[Stored data entries]
=-=-=

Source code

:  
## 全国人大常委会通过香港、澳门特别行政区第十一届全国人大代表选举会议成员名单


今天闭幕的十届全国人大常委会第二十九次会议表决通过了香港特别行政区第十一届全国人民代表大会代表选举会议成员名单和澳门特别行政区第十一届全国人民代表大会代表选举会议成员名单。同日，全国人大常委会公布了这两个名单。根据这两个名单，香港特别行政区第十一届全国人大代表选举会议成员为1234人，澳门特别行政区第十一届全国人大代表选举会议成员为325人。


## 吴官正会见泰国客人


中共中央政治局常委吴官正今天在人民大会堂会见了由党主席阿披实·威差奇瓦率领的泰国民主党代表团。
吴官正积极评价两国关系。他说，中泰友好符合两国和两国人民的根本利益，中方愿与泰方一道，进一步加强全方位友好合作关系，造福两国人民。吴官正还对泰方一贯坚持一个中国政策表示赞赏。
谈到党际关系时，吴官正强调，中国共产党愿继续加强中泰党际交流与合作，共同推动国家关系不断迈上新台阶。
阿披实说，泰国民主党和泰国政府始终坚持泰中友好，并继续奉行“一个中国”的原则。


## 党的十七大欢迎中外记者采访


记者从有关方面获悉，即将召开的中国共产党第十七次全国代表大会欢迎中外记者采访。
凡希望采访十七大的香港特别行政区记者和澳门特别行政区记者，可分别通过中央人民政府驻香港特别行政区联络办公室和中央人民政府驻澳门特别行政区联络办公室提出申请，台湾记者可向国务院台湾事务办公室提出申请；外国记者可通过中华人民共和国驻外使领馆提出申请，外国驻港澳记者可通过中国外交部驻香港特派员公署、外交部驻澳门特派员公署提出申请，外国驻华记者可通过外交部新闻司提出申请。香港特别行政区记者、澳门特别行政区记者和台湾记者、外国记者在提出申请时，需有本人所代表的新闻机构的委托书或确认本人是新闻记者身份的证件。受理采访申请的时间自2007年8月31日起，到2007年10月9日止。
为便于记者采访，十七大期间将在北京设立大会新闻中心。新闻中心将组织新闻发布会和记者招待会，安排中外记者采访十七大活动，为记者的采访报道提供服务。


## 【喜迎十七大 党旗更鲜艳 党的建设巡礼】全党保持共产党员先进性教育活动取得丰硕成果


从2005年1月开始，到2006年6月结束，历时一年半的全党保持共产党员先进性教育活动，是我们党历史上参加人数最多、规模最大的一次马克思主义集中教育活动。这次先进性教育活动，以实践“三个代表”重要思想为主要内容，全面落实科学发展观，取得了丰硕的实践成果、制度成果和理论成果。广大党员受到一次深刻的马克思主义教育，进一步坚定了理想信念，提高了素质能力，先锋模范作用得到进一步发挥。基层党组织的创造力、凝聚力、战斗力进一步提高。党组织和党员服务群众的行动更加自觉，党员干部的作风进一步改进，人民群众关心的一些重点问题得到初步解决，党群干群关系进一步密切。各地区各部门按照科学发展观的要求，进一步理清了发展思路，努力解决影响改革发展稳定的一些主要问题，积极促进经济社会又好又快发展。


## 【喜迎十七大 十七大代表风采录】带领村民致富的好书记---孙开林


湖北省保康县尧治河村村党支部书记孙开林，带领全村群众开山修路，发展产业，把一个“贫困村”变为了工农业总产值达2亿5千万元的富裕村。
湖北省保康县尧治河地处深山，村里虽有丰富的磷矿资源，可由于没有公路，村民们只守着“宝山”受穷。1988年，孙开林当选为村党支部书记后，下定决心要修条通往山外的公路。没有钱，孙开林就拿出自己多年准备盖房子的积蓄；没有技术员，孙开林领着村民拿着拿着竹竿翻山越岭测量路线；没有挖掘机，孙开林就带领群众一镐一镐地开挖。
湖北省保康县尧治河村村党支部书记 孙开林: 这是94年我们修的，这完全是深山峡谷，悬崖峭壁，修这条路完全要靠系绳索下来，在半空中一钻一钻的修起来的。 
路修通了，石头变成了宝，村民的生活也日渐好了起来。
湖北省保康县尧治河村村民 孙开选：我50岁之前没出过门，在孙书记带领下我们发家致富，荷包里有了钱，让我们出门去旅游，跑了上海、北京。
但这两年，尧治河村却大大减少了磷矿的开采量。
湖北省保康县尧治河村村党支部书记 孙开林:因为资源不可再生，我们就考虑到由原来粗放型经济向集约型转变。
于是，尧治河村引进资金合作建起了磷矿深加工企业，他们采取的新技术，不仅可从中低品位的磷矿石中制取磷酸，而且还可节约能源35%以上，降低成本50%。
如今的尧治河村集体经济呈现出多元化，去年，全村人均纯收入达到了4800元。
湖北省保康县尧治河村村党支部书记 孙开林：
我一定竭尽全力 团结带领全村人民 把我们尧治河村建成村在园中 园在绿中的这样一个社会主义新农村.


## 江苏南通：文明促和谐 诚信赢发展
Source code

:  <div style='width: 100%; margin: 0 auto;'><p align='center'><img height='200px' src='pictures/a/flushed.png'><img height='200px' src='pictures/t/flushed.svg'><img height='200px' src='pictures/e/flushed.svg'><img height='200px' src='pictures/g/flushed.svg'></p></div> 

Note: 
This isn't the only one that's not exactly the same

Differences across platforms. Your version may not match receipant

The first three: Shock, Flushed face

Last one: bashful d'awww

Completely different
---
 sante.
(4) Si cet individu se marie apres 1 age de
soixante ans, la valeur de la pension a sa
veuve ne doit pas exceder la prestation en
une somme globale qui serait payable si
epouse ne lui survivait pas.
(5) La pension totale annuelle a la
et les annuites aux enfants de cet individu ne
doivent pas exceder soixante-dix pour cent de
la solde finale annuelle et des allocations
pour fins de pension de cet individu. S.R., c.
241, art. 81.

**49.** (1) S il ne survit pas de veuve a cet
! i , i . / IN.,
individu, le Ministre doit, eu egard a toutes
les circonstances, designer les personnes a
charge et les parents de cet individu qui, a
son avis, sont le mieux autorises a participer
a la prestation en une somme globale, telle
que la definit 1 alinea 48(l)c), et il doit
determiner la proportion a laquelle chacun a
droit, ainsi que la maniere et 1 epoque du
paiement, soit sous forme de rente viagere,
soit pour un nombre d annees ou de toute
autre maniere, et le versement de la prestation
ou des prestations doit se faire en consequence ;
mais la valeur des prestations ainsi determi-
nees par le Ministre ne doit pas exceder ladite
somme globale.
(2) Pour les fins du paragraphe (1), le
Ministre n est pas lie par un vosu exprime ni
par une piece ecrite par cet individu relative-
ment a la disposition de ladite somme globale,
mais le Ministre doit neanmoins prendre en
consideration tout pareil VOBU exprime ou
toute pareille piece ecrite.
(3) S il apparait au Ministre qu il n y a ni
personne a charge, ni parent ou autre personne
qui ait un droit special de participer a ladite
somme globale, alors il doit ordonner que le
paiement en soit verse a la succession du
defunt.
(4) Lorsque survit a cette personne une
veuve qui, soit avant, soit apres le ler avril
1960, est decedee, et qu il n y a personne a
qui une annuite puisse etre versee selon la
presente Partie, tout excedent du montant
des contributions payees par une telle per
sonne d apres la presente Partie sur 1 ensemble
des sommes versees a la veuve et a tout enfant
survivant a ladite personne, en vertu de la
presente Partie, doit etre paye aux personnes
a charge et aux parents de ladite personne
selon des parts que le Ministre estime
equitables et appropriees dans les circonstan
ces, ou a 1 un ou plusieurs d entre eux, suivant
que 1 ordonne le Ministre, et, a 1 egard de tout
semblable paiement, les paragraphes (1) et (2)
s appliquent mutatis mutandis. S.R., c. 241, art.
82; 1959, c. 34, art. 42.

=-=-=

▶ **Exercise aim**
Quote all of the records above verbatim, line for line, leaving nothing out.

▶ **Written answer**
Source code

:  
## 全国人大常委会通过香港、澳门特别行政区第十一届全国人大代表选举会议成员名单


今天闭幕的十届全国人大常委会第二十九次会议表决通过了香港特别行政区第十一届全国人民代表大会代表选举会议成员名单和澳门特别行政区第十一届全国人民代表大会代表选举会议成员名单。同日，全国人大常委会公布了这两个名单。根据这两个名单，香港特别行政区第十一届全国人大代表选举会议成员为1234人，澳门特别行政区第十一届全国人大代表选举会议成员为325人。


## 吴官正会见泰国客人


中共中央政治局常委吴官正今天在人民大会堂会见了由党主席阿披实·威差奇瓦率领的泰国民主党代表团。
吴官正积极评价两国关系。他说，中泰友好符合两国和两国人民的根本利益，中方愿与泰方一道，进一步加强全方位友好合作关系，造福两国人民。吴官正还对泰方一贯坚持一个中国政策表示赞赏。
谈到党际关系时，吴官正强调，中国共产党愿继续加强中泰党际交流与合作，共同推动国家关系不断迈上新台阶。
阿披实说，泰国民主党和泰国政府始终坚持泰中友好，并继续奉行“一个中国”的原则。


## 党的十七大欢迎中外记者采访


记者从有关方面获悉，即将召开的中国共产党第十七次全国代表大会欢迎中外记者采访。
凡希望采访十七大的香港特别行政区记者和澳门特别行政区记者，可分别通过中央人民政府驻香港特别行政区联络办公室和中央人民政府驻澳门特别行政区联络办公室提出申请，台湾记者可向国务院台湾事务办公室提出申请；外国记者可通过中华人民共和国驻外使领馆提出申请，外国驻港澳记者可通过中国外交部驻香港特派员公署、外交部驻澳门特派员公署提出申请，外国驻华记者可通过外交部新闻司提出申请。香港特别行政区记者、澳门特别行政区记者和台湾记者、外国记者在提出申请时，需有本人所代表的新闻机构的委托书或确认本人是新闻记者身份的证件。受理采访申请的时间自2007年8月31日起，到2007年10月9日止。
为便于记者采访，十七大期间将在北京设立大会新闻中心。新闻中心将组织新闻发布会和记者招待会，安排中外记者采访十七大活动，为记者的采访报道提供服务。


## 【喜迎十七大 党旗更鲜艳 党的建设巡礼】全党保持共产党员先进性教育活动取得丰硕成果


从2005年1月开始，到2006年6月结束，历时一年半的全党保持共产党员先进性教育活动，是我们党历史上参加人数最多、规模最大的一次马克思主义集中教育活动。这次先进性教育活动，以实践“三个代表”重要思想为主要内容，全面落实科学发展观，取得了丰硕的实践成果、制度成果和理论成果。广大党员受到一次深刻的马克思主义教育，进一步坚定了理想信念，提高了素质能力，先锋模范作用得到进一步发挥。基层党组织的创造力、凝聚力、战斗力进一步提高。党组织和党员服务群众的行动更加自觉，党员干部的作风进一步改进，人民群众关心的一些重点问题得到初步解决，党群干群关系进一步密切。各地区各部门按照科学发展观的要求，进一步理清了发展思路，努力解决影响改革发展稳定的一些主要问题，积极促进经济社会又好又快发展。


## 【喜迎十七大 十七大代表风采录】带领村民致富的好书记---孙开林


湖北省保康县尧治河村村党支部书记孙开林，带领全村群众开山修路，发展产业，把一个“贫困村”变为了工农业总产值达2亿5千万元的富裕村。
湖北省保康县尧治河地处深山，村里虽有丰富的磷矿资源，可由于没有公路，村民们只守着“宝山”受穷。1988年，孙开林当选为村党支部书记后，下定决心要修条通往山外的公路。没有钱，孙开林就拿出自己多年准备盖房子的积蓄；没有技术员，孙开林领着村民拿着拿着竹竿翻山越岭测量路线；没有挖掘机，孙开林就带领群众一镐一镐地开挖。
湖北省保康县尧治河村村党支部书记 孙开林: 这是94年我们修的，这完全是深山峡谷，悬崖峭壁，修这条路完全要靠系绳索下来，在半空中一钻一钻的修起来的。 
路修通了，石头变成了宝，村民的生活也日渐好了起来。
湖北省保康县尧治河村村民 孙开选：我50岁之前没出过门，在孙书记带领下我们发家致富，荷包里有了钱，让我们出门去旅游，跑了上海、北京。
但这两年，尧治河村却大大减少了磷矿的开采量。
湖北省保康县尧治河村村党支部书记 孙开林:因为资源不可再生，我们就考虑到由原来粗放型经济向集约型转变。
于是，尧治河村引进资金合作建起了磷矿深加工企业，他们采取的新技术，不仅可从中低品位的磷矿石中制取磷酸，而且还可节约能源35%以上，降低成本50%。
如今的尧治河村集体经济呈现出多元化，去年，全村人均纯收入达到了4800元。
湖北省保康县尧治河村村党支部书记 孙开林：
我一定竭尽全力 团结带领全村人民 把我们尧治河村建成村在园中 园在绿中的这样一个社会主义新农村.


## 江苏南通：文明促和谐 诚信赢发展
Source code

:  <div style='width: 100%; margin: 0 auto;'><p align='center'><img height='200px' src='pictures/a/flushed.png'><img height='200px' src='pictures/t/flushed.svg'><img height='200px' src='pictures/e/flushed.svg'><img height='200px' src='pictures/g/flushed.svg'></p></div> 

Note: 
This isn't the only one that's not exactly the same

Differences across platforms. Your version may not match receipant

The first three: Shock, Flushed face

Last one: bashful d'awww

Completely different
---
 sante.
(4) Si cet individu se marie apres 1 age de
soixante ans, la valeur de la pension a sa
veuve ne doit pas exceder la prestation en
une somme globale qui serait payable si
epouse ne lui survivait pas.
(5) La pension totale annuelle a la
et les annuites aux enfants de cet individu ne
doivent pas exceder soixante-dix pour cent de
la solde finale annuelle et des allocations
pour fins de pension de cet individu. S.R., c.
241, art. 81.

**49.** (1) S il ne survit pas de veuve a cet
! i , i . / IN.,
individu, le Ministre doit, eu egard a toutes
les circonstances, designer les personnes a
charge et les parents de cet individu qui, a
son avis, sont le mieux autorises a participer
a la prestation en une somme globale, telle
que la definit 1 alinea 48(l)c), et il doit
determiner la proportion a laquelle chacun a
droit, ainsi que la maniere et 1 epoque du
paiement, soit sous forme de rente viagere,
soit pour un nombre d annees ou de toute
autre maniere, et le versement de la prestation
ou des prestations doit se faire en consequence ;
mais la valeur des prestations ainsi determi-
nees par le Ministre ne doit pas exceder ladite
somme globale.
(2) Pour les fins du paragraphe (1), le
Ministre n est pas lie par un vosu exprime ni
par une piece ecrite par cet individu relative-
ment a la disposition de ladite somme globale,
mais le Ministre doit neanmoins prendre en
consideration tout pareil VOBU exprime ou
toute pareille piece ecrite.
(3) S il apparait au Ministre qu il n y a ni
personne a charge, ni parent ou autre personne
qui ait un droit special de participer a ladite
somme globale, alors il doit ordonner que le
paiement en soit verse a la succession du
defunt.
(4) Lorsque survit a cette personne une
veuve qui, soit avant, soit apres le ler avril
1960, est decedee, et qu il n y a personne a
qui une annuite puisse etre versee selon la
presente Partie, tout excedent du montant
des contributions payees par une telle per
sonne d apres la presente Partie sur 1 ensemble
des sommes versees a la veuve et a tout enfant
survivant a ladite personne, en vertu de la
presente Partie, doit etre paye aux personnes
a charge et aux parents de ladite personne
selon des parts que le Ministre estime
equitables et appropriees dans les circonstan
ces, ou a 1 un ou plusieurs d entre eux, suivant
que 1 ordonne le Ministre, et, a 1 egard de tout
semblable paiement, les paragraphes (1) et (2)
s appliquent mutatis mutandis. S.R., c. 241, art.
82; 1959, c. 34, art. 42.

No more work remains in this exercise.